Formula One continues its Asian tour with a visit to the Bahrain International Circuit which host the second round of this year’s championship. Sebastian Vettel leads the Drivers' Championship standings with a surprise victory in the season-opener.
Ferrari have dominated the proceedings so far this weekend, securing a one-two starting position for today’s race. Sebastian Vettel will start his 200th Grand Prix from the pole position while Kimi Räikkönen’s second place meant his first ever front row start on the Sakhir circuit.
Other than routine maintenance no changes of significance have been made. However, FIA reviewed the effectiveness of the DRS zones. The DRS sectors are the same, but 100m were added to the second zone. The detection point of the first zone is 10m before Turn Nine and the activation point is 50m after Turn 10. The second zone’s detection point is 108m before Turn 14, with activation occurring 170m after Turn 15.
This is the 14th Bahrain Grand Prix.

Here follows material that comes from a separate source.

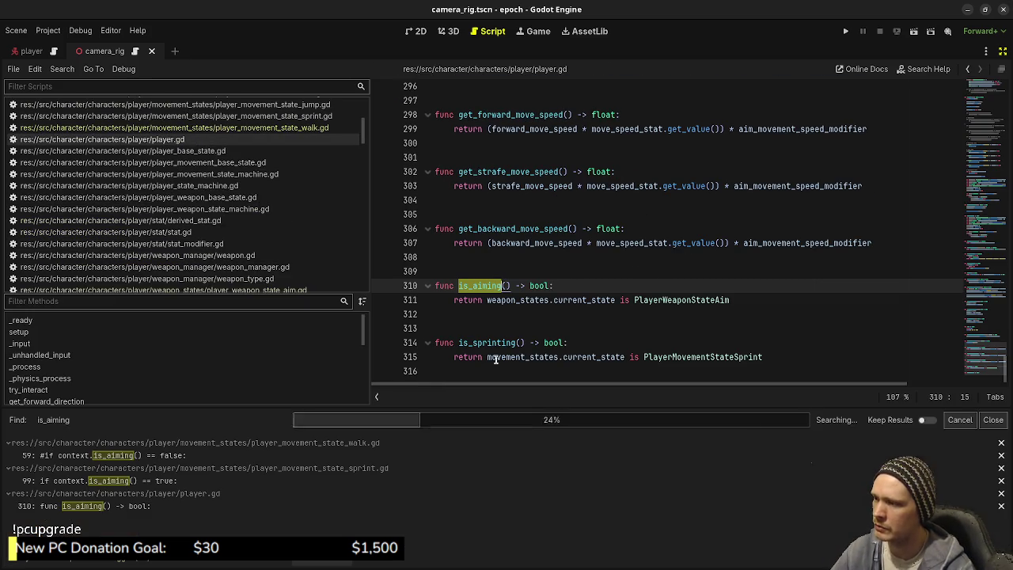
pyautogui.doubleClick(481, 287)
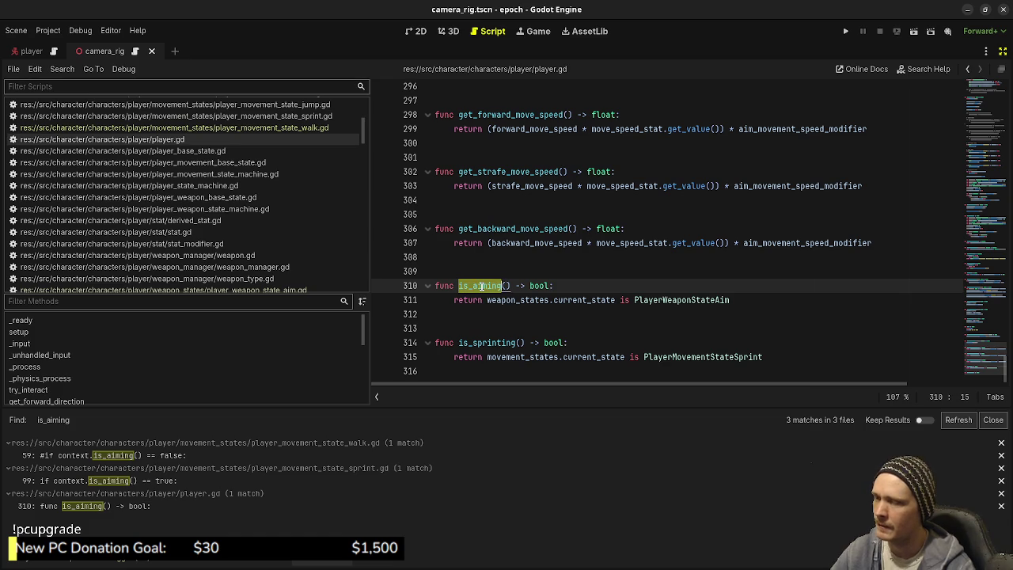
pyautogui.write('can_sprint')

The first event took place in 2004 and it has been held every year since except 2011. The 2011 event was cancelled because of civil unrest which was part of the revolutionary wave, the Arab Spring.
Despite never having won the Bahrain Grand Prix, Kimi Räikkönen has more podium appearances at this race than any other driver. His eight podiums comprise three third places and five seconds.
Sebastian Vettel will complete his 200th Grand Prix start in Bahrain, mirroring Mark Webber and Fernando Alonso who also made their 200th start on the Sakhir circuit.
Four drivers are making a Bahrain Grand Prix debut this weekend – though all four have raced previously at the Bahrain International Circuit. Sergey Sirotkin and Pierre Gasly both contested all four GP2 Championship races across two events in 2015, with Gasly taking pole position at the November meeting. Charles Leclerc raced here last year at the Formula 2 season opener, finishing third in the Feature race and winning the Sprint. Brandon Harley was racing in the WEC round during his visits to the circuit.
Valtteri Bottas secured his maiden pole position in Bahrain last year. Starting from pole has not always been useful in Bahrain as only five pole position driver managed to convert the best starting place into an actual race victory.
Dr Gerd Ennser, Paolo Longoni and Danny Sullivan work as race stewards at the 2018 Bahrain Grand Prix.
There are five different individual tracks and a drag strip on the Bahrain International Circuit.
Podium celebrations in Bahrain are characterised by the spraying of Waard as a substitute for the traditional champagne, in accordance with local custom. Waard is a blend of rose water, locally produced pomegranate juice and sparkling water that is blended and bottled locally, specifically for the Grand Prix weekend.